I shouldn’t have been surprised. My husband is a man of the dirt. When he retired after thirty years as director of a nonprofit, his green thumb got the better of him. He spent hours every day gardening on our two-acre Kula homesite. Lettuce, beans, squash, beets, chard, kale, tomatoes, potatoes, coffee, corn, berries, citrus, figs, liliko‘i . . . our property could have fed a village.
In 2010 we had traveled to Italy. For me it was a dream vacation — we toured walled cities, visited museums and famous wineries. But for Jamie, the days filled with wonder were those spent in the farmlands of Tuscany. “I’d look at the dirt, more aptly described as dried clay and rocks, and be amazed at the strong, twisted trunks of ancient olive trees that stood there, steadfast,” he recalled. “Farmers said many of the trees were over 500 years old and still producing huge quantities of fruit.”
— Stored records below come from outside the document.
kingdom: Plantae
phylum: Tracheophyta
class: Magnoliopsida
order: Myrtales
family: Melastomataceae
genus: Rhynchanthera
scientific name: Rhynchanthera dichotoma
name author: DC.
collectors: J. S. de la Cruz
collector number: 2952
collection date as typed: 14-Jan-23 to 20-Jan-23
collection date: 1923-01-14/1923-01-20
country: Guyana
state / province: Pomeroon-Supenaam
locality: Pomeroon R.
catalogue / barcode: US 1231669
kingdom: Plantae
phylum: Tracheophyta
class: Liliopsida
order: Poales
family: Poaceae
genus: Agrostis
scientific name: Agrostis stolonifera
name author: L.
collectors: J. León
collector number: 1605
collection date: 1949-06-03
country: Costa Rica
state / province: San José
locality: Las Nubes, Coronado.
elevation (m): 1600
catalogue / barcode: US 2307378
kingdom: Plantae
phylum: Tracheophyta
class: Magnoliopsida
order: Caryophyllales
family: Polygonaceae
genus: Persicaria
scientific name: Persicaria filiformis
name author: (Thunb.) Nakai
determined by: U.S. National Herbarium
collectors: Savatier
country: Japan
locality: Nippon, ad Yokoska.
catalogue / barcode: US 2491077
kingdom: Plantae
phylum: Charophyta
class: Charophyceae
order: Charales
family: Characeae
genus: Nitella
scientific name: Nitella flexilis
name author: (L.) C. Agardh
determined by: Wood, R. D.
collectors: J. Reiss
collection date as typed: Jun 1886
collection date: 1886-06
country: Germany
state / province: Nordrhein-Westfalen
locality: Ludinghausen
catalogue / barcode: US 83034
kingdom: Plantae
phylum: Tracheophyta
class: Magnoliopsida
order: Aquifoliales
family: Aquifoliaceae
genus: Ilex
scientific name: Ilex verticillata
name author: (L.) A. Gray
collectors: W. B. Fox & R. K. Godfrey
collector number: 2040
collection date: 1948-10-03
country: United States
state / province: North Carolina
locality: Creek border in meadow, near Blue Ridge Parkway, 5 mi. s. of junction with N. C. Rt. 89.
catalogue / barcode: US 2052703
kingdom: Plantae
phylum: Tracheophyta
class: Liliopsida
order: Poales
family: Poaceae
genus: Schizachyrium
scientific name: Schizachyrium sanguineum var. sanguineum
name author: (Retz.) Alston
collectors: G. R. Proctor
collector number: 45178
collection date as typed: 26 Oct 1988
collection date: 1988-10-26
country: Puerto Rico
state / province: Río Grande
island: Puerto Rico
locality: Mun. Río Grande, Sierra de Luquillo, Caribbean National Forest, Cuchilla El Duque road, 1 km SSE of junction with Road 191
Olives had intrigued Jamie even before our trip. After Italy, they became his obsession.
The only other man I knew who loved to garden (and worked as hard) as Jamie was his good friend Ali‘i Chang, the late founder of Ali‘i Kula Lavender Farm. “Ali‘i and I would swap plants and stories,” Jamie told me. “Sometimes we would talk about how great it would be to incorporate olives with his lavender and create walking tours for visitors to his farm.” Ali‘i, and later our Kula neighbor Alan Battersby, were the first to grow olives here on a large scale, proving that Upcountry Maui had a suitable microclimate. But could Maui-grown olive oil be a viable business?